Will Wanish, a 17-year old junior at Colfax High School, taps a maple tree in preparation to collect the sap. Will is an entrepreneur at heart and has been building his maple syrup  business for at least four years as someone who is driven and dedicated to securing “liquid gold” from maple trees.

By Heather Rothbauer-Wanish

Will Wanish, a 17-year old junior at Colfax High School, knows exactly what he wants to do when he finishes high school—manage his own business and build his passion of maple syrup. While some students may be thinking college or working for someone else, Will is an entrepreneur at-heart and has been shaping his future for at least four years—driven and dedicated to securing “liquid gold” from maple trees.

Four years ago, he began tapping maple trees with his uncle, Jon, in the Cadott area. Then, the next season, he decided to have about 50 tree taps in his yard. Each year since that time, he has added trees and modified his operation. When, in 2018, he decided that he wanted to focus on this as a business, he had a conversation with his mom and dad, Todd and Heather Wanish.

During that discussion, both parents told him that a business was completely different than a hobby and he needed to have a plan for funding, sales, and future opportunities. “We made a list of the equipment he would need, potential sales he could make, and how he would be able to make this actually work,” Todd said.

After reiterating that this was a long-term plan, Will decided to move forward and was able to secure a $30K loan from the Regional Business Fund. This allowed him to purchase an evaporator and a reverse osmosis machine. “Without the help of Chippewa County Economic Development Corporation and the Regional Business Fund, I wouldn’t have been able to get my business off the ground,” Will explained.

During the 2020 spring season, he cooked down approximately 22,000 gallons of sap into maple syrup. Then, COVID-19 became a pandemic and Will had to look beyond farmer’s markets and events for sales. He was able to get licensed and inspected, allowing him to sell his syrup via wholesale methods to stores. “Currently, my maple syrup is in approximately 100 stores throughout Wisconsin and Minnesota,” he said. Throughout 2020 and 2021, sales remained extremely strong and business kept expanding, as Will, Todd, and Heather went on-the-road to build sales and secure new accounts.

Then during the spring 2021 sap season, Will received a call from Boyd Huppert, a KARE-11 NBC reporter from Minneapolis.

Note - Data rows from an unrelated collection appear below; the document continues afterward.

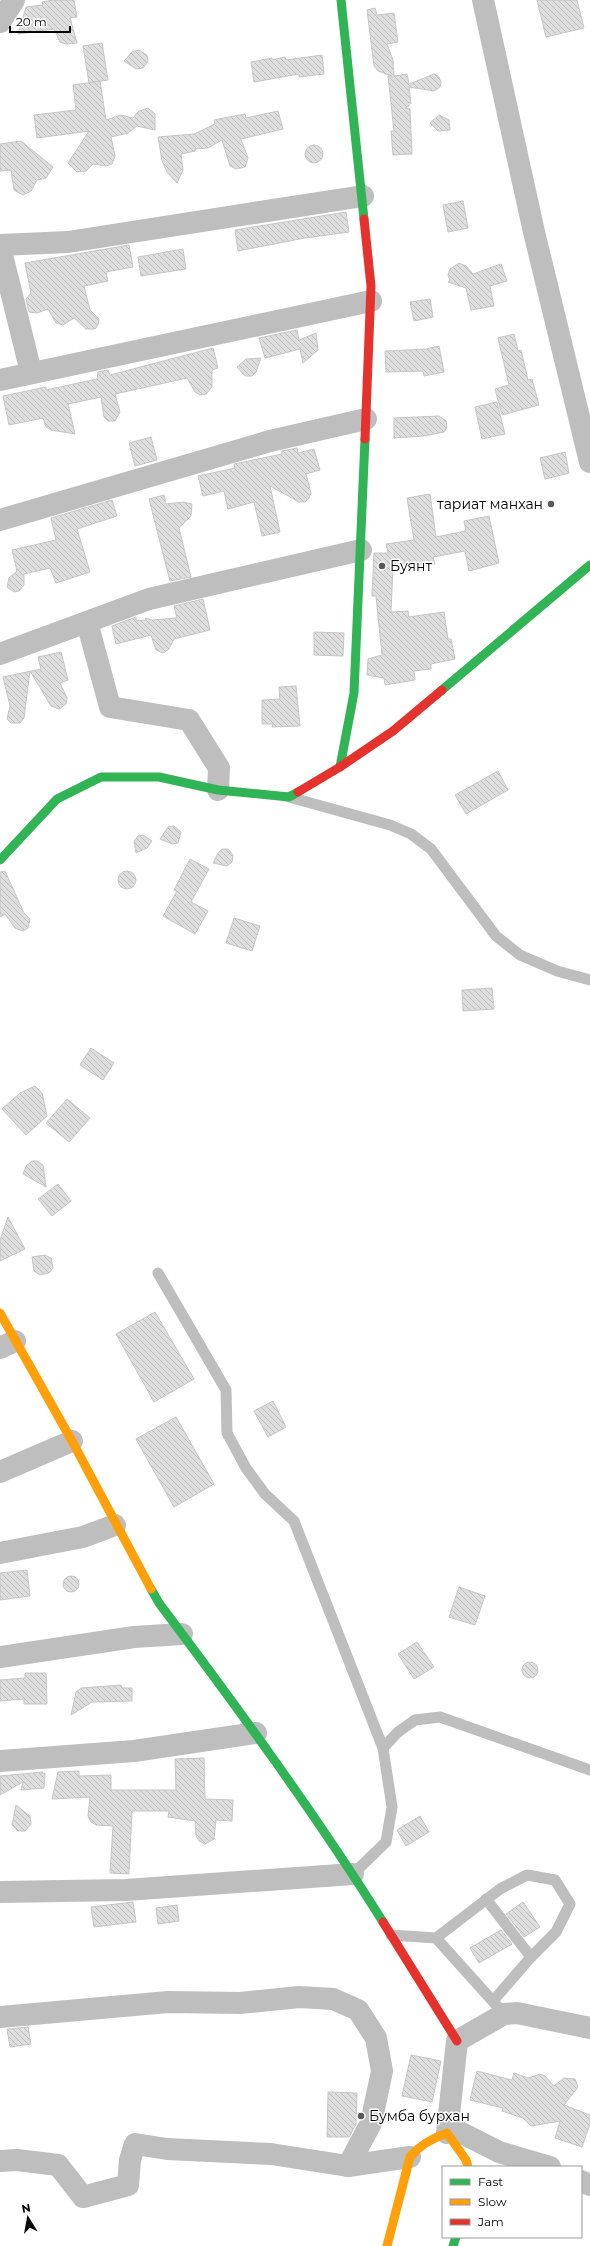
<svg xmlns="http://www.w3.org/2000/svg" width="590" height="2246" font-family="Montserrat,sans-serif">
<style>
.building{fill:url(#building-back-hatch);stroke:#c6c6c6}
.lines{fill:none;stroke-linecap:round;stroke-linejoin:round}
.lane{stroke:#bebebe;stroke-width:11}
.street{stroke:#bebebe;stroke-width:22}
.fast{stroke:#30b455;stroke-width:9}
.slow{stroke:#ff9f0a;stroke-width:9}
.jam{stroke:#e5322d;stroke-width:9}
.poi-dot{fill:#595959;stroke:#fff;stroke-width:1.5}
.labels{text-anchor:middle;stroke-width:3;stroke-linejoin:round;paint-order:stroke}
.poi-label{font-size:14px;fill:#000;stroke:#fff;text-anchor:start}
</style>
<defs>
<pattern id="building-back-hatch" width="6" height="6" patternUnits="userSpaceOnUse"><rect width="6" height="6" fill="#dedede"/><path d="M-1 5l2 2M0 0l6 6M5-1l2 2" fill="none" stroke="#bdbdbd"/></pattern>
</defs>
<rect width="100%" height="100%" fill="#fff"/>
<g class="building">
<path d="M53,0H74L77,17L70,18L77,43L66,44L60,42L54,29L18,34L26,7L43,5L42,2Z"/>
<path d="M537,0H577L584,28L546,37Z"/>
<path d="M375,8L377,15L394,13L398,42L387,44L393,60L394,76L407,74L409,84L434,74L439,77L441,82L440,87L434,91L409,87L411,104L409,102V106L405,108L410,109L412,154L393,155L391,131H394L388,76H392L378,71L374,66L367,10Z"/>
<path d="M102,43L108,80L89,83L83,46Z"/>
<path d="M139,50L147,55L148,61L143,68L136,69L124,61L132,52Z"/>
<path d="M322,55L324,74L299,77V74L254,82L251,62L272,58V60L285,57L286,60Z"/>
<path d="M100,81L106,120L121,115L133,118L139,111L148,108L155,114V130L137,126L128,133L111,137L115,156L112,164L106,166L93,164L86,171L77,172L68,163L89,131L37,138L34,115L76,110L73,85Z"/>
<path d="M278,111L283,129L241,139L248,158L245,167L236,169L230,166L222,140L208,148L195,149V151L181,154L183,170L177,183L167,172L162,161L158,137L194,134L215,124L214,120L245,114L246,118Z"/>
<path d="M439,115L449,120L450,130L438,131L430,123Z"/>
<path d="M21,141L53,167L46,178L37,180L31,191L23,195L14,190L11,170L0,171V144Z"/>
<circle cx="314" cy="154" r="9"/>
<path d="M463,201L468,228L448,232L443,205Z"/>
<path d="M346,212L349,232L305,238L238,251L235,230Z"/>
<path d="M129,245L133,267L106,272L108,281L84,286L90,310L99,319L98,325L95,329H86L74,318L63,325L56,323L48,309L37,313L29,312L26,299L31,293L25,263Z"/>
<path d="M183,249L186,269L141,276L138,257Z"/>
<path d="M459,263L466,266L473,274L501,264L507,281L490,286L494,306L471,310L466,288L448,282L450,281L448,275L450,269Z"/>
<path d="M430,299L433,317L414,321L410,302Z"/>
<path d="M297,330L299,340L316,333L318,350L303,363L300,349L265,358L259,338Z"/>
<path d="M514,334L518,351L521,350L528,380L532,379L539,405L502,415L495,389L509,385L498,338Z"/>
<path d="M439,346L444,372L424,376L423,371L386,372L385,351L426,349Z"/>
<path d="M213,348L218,368L212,370V387L206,394L200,395L195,392L187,378L115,394L120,412L115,421H108L104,417L101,397L68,404L75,434L51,430L46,427L43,418L9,425L3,396L46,387V390L97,379L98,372L108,370L110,375Z"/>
<path d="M261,358L256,372L252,376H245L237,367L246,359Z"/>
<path d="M497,402L505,434L482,439L475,407Z"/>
<path d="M439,416L446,421L447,427L444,432L424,436L394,438V418Z"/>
<path d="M151,437L157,460L135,466L129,443Z"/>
<path d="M297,448L298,453L314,449L320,470L306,474L311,493L309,498L305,502H299L270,486L280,532L262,536L254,502L228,509L224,491L203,496L198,476L235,468L234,464L282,454V451Z"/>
<path d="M565,452L569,473L545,479L540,458Z"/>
<path d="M430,494L436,537L466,531L464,521L489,516L499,563L469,571L465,551L433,557L435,564L420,567L419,562L393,566L391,612L408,611L409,617L444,612L448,639H451L455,659L431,664V669L414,671L415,680L385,685L384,678L367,675L368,659L382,655L376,596H372L374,553H388L386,544L414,540L407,498Z"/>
<path d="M164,495L166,504L183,502L192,504L191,516L179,528L191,577L170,581L149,499Z"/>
<path d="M112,500L117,516L77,529L90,572L56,583L50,568L24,574V585L19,591L14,592L7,587L9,578L17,571L12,550L56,540L51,518Z"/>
<path d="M203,599L210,630L174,639L169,649L163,653L156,650L151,635L116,644L112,626L136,617V621L146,620L145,618L152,620L177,618L174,606Z"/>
<path d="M314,632L344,633L343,656L314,655Z"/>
<path d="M61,652L68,680L60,683L67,698L66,704L59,709L51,706L30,671L24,718L20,723H11L7,719L10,706L3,677L41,669L38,657Z"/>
<path d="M296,686L300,726L272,727L273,724H262V700L280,699L279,687Z"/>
<path d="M498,771L508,790L466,814L455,795Z"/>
<path d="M174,826L181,832L178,843L172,844L160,839L168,827Z"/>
<path d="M143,835L152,841L147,848L136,853L134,841L138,836Z"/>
<path d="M222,849H228L233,855L232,862L227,866L213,863L218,853Z"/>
<path d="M190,859L209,869L191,902L208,911L195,934L163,916L177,891L174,890Z"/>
<path d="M5,871L24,913L30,919L28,928L23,931L15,928L5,914L0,917V872Z"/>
<circle cx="127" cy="880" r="9"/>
<path d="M234,918L260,926L252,951L226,943Z"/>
<path d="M492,988L494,1009L463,1011L462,990Z"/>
<path d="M91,1048L114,1063L103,1080L80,1065Z"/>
<path d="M35,1086L42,1093L47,1116L26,1135L2,1109L20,1093Z"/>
<path d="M67,1099L90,1118L69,1142L46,1123Z"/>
<path d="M32,1161H37L43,1165L46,1187L23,1174L26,1166Z"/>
<path d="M58,1184L71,1201L52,1216L38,1199Z"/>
<path d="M8,1217L25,1249L0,1261V1240Z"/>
<path d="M45,1255L51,1258L53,1268L49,1273L40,1275L34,1271L32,1257Z"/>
<path d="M155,1312L194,1379L154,1402L116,1334Z"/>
<path d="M273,1401L286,1427L268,1437L254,1411Z"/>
<path d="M176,1417L214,1484L174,1507L136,1439Z"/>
<path d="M27,1570L30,1596L0,1600V1573Z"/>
<circle cx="71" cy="1584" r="8"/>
<path d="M459,1587L485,1596L475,1625L449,1617Z"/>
<path d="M417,1642L434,1667L414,1679L398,1654Z"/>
<circle cx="530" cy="1670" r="8"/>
<path d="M25,1673H46L47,1704H24V1699L0,1701V1680L25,1678Z"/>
<path d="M121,1685L122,1688H132V1701L92,1702L71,1715L76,1692L81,1688Z"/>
<path d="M204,1758L205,1799L233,1800L232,1821L216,1820L214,1839L205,1844L199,1841L196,1836L195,1821L168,1817L169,1811H132L129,1874L110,1873L113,1826L96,1825L91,1822L88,1816L90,1797L52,1799L58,1772L79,1771V1776L111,1775V1790H176L175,1759Z"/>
<path d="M43,1772L41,1773H45L44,1788L21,1790L23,1782L0,1795V1776Z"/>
<path d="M16,1805L30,1816L31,1824L25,1831H18L12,1825Z"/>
<path d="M420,1816L429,1832L406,1846L397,1830Z"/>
<path d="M133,1902L136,1922L94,1927L91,1907Z"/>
<path d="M523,1902L540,1927L524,1937L506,1914Z"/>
<path d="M177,1905L179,1921L158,1924L156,1908Z"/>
<path d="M501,1930L512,1944L479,1963L470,1948Z"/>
<path d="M28,2027L31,2044L10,2047L7,2029Z"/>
<path d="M411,2055L441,2061L432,2102L402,2096Z"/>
<path d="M477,2071L512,2080L514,2073L528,2078L540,2074L545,2076L554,2086L564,2078L575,2079L578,2087L564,2105L590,2115V2124L582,2147L555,2138L560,2121L531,2126L523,2118L502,2111L503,2108L470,2100Z"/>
<path d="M328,2092L357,2093L356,2124L349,2137H327Z"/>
</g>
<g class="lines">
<g class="lane">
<path d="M289,797L390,825L411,834L431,849L496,936L520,955L557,971L590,980"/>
<path d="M158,1273L226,1390L227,1433L246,1468L265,1494L294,1521L383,1748L392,1807L386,1842L353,1874"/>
<path d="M383,1748L398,1732L415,1720L440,1717L590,1770"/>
<path d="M486,1899L531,1957"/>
<path d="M391,1935L436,1938L498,2007"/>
<path d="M436,1938L500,1889L527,1875L555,1880L570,1904L556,1932L531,1957L493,2001"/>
</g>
<g class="street">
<path d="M483,0L534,232L590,462"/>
<path d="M0,22L14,0"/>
<path d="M0,245L68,242L363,196"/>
<path d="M0,247L31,372"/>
<path d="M0,380L371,301"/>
<path d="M0,520L270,441L366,419"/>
<path d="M87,622L110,707L189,720L219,768L218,790"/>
<path d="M0,654L149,599L361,550"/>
<path d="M0,1348L15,1341"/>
<path d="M0,1472L72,1441"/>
<path d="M0,1553L83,1537L115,1525"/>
<path d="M0,1657L134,1637L182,1634"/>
<path d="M0,1761L134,1751L256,1733"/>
<path d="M0,1892L126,1890L353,1874"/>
<path d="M0,2017L168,2002L240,2003L299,1997L333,1999L358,2010L376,2038L382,2071L371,2123L348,2166"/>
<path d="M448,2126L499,2152L550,2167"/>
<path d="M447,2133L457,2041L504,2014L517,2013L590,2028"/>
<path d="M0,2161L17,2160L58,2165L83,2197L128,2185L130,2160L135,2144L167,2149L271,2154L348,2166L410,2157"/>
<path d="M581,2181L590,2185"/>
</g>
<g class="fast">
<path d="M341,0L364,219"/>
<path d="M442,690L590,565"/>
<path d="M340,767L354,693L365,439"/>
<path d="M0,860L57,799L101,777H159L218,790L289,797L298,792"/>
<path d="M151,1589L159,1603C237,1707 314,1812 383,1922"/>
<path d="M453,2246L456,2237"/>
</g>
<g class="slow">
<path d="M0,1313L72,1441L151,1589"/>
<path d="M387,2246L410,2157C420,2145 432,2138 447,2133L466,2160L468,2167"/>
</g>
<g class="jam">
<path d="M364,219L371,286L365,439"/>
<path d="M298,792L340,767L393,731L442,690"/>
<path d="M383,1922L457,2041"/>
</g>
</g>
<g class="poi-dot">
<circle cx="551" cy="504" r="4"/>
<circle cx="382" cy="566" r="4"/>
<circle cx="361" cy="2116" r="4"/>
</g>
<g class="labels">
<g class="poi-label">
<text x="543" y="509" text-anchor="end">тариат манхан</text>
<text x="390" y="571">Буянт</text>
<text x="369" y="2121">Бумба бурхан</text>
</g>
</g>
<rect x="442" y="2166" width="140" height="72" fill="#ffffff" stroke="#999999"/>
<rect x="450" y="2179" width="20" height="6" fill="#30b455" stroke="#999999"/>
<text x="478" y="2186" font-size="12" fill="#000000">Fast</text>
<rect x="450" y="2199" width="20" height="6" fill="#ff9f0a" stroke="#999999"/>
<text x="478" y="2206" font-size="12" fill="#000000">Slow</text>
<rect x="450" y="2219" width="20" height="6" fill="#e5322d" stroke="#999999"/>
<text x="478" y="2226" font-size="12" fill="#000000">Jam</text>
<g transform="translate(28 2218) rotate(349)" stroke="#ffffff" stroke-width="3" paint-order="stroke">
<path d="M0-3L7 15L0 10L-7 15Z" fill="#000000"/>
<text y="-6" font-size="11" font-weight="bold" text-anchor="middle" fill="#000000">N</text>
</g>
<path d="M10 26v6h60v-6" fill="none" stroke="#000000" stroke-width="2"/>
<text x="16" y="26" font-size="12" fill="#000000" stroke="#ffffff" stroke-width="3" paint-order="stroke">20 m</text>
</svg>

He featured Will and his business on The Land of 10,000 Stories, an award-winning feature on KARE-11. Within minutes of the story airing on television, hundreds of orders came through the Wanish Sugar Bush website and business to individuals catapulted. “The exposure we received from the KARE-11 story has been amazing—we are so appreciative that Boyd wanted to share Will’s story,” Heather said.

This spring, Will made approximately 1,000 gallons of maple syrup and is already planning for next year. He has hopes to add more taps, build his tubing system, enhance efficiencies, and potentially expand into other products that include maple sugar and maple cotton candy.

Will’s parents are proud of his accomplishments and know that he will be successful in whatever he chooses to do. “He is always on-the-go, enjoys working, and is not a teenage that has ever just sat around,” Todd said. “I couldn’t be more excited for what he has done so far; there aren’t many kids his age who can say that they have a successful business already,” Heather added.

And, Will is confident that he can make his business, Wanish Sugar Bush, a success story well into the future. “This is what I want to do and it’s not an option to not be successful; I know that I can continue to grow and build this business,” Will concluded.